Introduction
Per my December Brookfield Asset Management Ltd. (NYSE:BAM) article, there is logic in holding BAM. Since that time, we have new information from the 1Q24 filings, the 2Q24 filings, and the September Investor Day presentation.
My thesis is that Brookfield Asset Management Ltd. has nice growth opportunities in front of them.
The Numbers
Per the September Investor Day presentation, management hopes to grow the business substantially over the next five years such that it becomes twice its size:
Using the rule of 72 where the annual rate of return times the number of years to double equals 72, this means we divide 72 by 5 to conclude the business should compound at a rate between 14 and 15% if management delivers.
In the 2Q24 call, Brian Bedell from Deutsche Bank (DB) asked a helpful question about organic growth rather than acquisitions. He also wanted a breakdown of what portion of the growth will be fee-bearing. BAM President Connor Teskey said most of the growth will be organic and much of it will be fee-bearing because the biggest components, insurance and credit, tend to be fee-bearing in nature:
We expect the vast majority of our growth to come organically. And from that standpoint, we’re incredibly encouraged by the fundamentals that we’re seeing within our business to deliver on that. One really interesting dynamic within the last quarter has been the strength in our fundraising was really across our complimentary strategies. And those tend to be new or earlier vintage funds that there is a lot of effort to get them off the ground. But then they tend to scale much more meaningfully in the future.
Tailwinds
Per BAM’s September Investor Day presentation, there were about $25 trillion in alternative assets under management, or AUM, in 2022 and this is expected to increase to $60 trillion or more by 2032. Broad tailwinds benefit BAM’s institutional business:
Track Record Of Returns
One of the reasons BAM has a good track record of returns is because they choose the right sectors at the right time. On the energy side, BAM allocated capital shrewdly over the years by sticking with hydro until the economics of solar and wind improved. The September Investor Day presentation shows their track record of adapting. Years ago they centered on railroads/ports, hydro, and pipelines. These days they’re focusing on telecom towers/data centers, solar/batteries/nuclear power solutions and logistics/housing/hospitality. Per the September Investor Day presentation, their returns across the board have been impressive:
Partnership Approach And New Products
Regarding the above growth items, I like to talk about the #3 partnership and #4 new products together because of the overlap. Management plans to do a combination of building and buying to see growth from new areas such as financial infrastructure, healthcare, and AI. Partnering is a big part of BAM’s plan:
Ecosystem
Per the 2Q24 letter, few companies have an ecosystem like Berkshire with the breadth of operating experience on the industrial side. For example, they used to discuss the fact that not many companies knew how to operate a dam when they were more heavily investing in hydropower.

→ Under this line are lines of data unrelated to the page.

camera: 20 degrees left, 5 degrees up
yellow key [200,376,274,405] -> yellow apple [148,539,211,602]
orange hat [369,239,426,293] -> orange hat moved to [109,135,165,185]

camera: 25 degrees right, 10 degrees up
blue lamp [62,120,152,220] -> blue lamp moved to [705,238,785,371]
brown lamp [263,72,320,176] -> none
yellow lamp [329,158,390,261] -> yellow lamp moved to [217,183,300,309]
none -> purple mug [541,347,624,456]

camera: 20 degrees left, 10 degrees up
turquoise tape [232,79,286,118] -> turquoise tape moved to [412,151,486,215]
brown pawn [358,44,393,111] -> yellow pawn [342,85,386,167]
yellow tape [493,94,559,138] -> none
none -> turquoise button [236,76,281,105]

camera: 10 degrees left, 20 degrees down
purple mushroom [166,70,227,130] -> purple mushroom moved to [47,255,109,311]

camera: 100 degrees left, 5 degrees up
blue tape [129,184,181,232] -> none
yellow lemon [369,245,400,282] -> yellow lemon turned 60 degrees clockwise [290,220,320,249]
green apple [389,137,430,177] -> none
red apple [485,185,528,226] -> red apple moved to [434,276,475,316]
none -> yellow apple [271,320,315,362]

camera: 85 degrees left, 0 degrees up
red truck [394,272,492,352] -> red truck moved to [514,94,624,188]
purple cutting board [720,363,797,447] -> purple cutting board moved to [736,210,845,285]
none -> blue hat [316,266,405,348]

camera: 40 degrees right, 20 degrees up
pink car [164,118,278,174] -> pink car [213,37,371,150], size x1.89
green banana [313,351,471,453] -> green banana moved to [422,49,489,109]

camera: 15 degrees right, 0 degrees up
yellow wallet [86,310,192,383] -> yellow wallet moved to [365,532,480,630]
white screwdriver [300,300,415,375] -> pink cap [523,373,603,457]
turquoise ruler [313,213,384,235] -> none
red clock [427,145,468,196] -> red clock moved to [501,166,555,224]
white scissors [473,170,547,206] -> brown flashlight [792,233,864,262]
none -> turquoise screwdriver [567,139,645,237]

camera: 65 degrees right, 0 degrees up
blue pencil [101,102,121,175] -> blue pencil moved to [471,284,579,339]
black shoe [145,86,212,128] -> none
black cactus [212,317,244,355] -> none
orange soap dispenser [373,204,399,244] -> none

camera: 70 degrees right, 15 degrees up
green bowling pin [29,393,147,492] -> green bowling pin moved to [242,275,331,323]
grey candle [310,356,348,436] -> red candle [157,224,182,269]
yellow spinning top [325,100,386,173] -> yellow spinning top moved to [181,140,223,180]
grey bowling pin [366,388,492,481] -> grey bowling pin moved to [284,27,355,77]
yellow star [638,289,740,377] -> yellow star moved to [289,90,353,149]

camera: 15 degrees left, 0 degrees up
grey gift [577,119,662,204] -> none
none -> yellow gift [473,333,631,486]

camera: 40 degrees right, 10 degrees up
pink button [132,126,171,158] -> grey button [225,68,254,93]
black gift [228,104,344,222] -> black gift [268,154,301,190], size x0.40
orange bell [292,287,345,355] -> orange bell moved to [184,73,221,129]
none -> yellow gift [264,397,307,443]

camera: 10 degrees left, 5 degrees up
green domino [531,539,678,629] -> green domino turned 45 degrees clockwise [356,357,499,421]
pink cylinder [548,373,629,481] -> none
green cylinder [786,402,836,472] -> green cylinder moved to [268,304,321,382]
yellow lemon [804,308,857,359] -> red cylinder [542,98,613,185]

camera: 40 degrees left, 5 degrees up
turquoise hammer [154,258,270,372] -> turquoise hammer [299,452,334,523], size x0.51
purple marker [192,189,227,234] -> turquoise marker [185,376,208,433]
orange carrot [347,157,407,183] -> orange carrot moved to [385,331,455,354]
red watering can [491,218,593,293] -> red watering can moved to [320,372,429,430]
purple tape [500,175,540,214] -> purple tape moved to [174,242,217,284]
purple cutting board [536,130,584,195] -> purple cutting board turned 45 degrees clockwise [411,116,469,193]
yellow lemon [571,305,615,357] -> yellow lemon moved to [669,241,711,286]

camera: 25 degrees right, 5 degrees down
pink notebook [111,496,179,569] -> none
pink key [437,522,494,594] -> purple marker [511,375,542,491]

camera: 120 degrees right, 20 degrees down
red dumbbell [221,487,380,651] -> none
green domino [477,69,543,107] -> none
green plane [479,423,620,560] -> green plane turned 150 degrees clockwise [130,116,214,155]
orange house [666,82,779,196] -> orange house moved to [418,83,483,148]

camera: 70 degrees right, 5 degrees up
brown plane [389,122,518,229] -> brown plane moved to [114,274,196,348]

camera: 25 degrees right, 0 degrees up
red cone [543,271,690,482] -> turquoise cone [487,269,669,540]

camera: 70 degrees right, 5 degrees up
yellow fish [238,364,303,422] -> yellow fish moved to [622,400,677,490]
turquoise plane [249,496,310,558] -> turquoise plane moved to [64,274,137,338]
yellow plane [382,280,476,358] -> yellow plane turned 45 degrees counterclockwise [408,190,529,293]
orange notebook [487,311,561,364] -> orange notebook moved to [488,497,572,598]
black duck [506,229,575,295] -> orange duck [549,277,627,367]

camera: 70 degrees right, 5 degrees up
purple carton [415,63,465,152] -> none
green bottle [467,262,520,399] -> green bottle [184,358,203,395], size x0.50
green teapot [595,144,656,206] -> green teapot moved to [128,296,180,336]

Their ecosystem has allowed them to launch six private equity funds over the years, giving rise to over $130 billion of investments with a gross IRR of about 27% and a net IRR of about 21%:
This success in private equity has been driven by our disciplined investment approach, focusing on acquiring businesses that provide essential products and services and that generate resilient cash flows. We have particular expertise in industrial businesses, where few have operating capabilities to do what we do, offering us a competitive advantage.
One of the reasons BAM President Teskey is on track to become BAM CEO is because he was influential in bringing about the Oaktree acquisition, which helped speed up the addition of Credit to BAM’s ecosystem:
Valuation
Excluding amounts not attributable to BAM, trailing twelve-month (“TTM”) fee-related earnings (“FRE”) are $2,281 million per the 2Q24 supplemental. Historically, management has valued this at 25 to 35x, which implies a valuation range of $57 to $80 billion when rounded to the nearest billion.
Per the 2Q24 supplemental, the Total carry eligible capital/target carried interest, net to BAM, net of costs is $783 million. I think the valuation is 10x this amount, or $7.8 billion.
Summing up and rounding to the nearest billion, I think the total valuation range is about $65 to $88 billion.
I think sites like Yahoo don’t include the shares held by BN for their market cap number, so there are inconsistencies depending on the type of lens used to view the market cap. The 2Q24 supplemental shows 1,630.6 million diluted shares, so we get a market cap of a little more than $72 billion when multiplied by the September 11 share price of $44.27. The market cap is within my valuation range and I think the stock is a hold.
Disclaimer: Any material in this article should not be relied on as a formal investment recommendation. Never buy a stock without doing your own thorough research.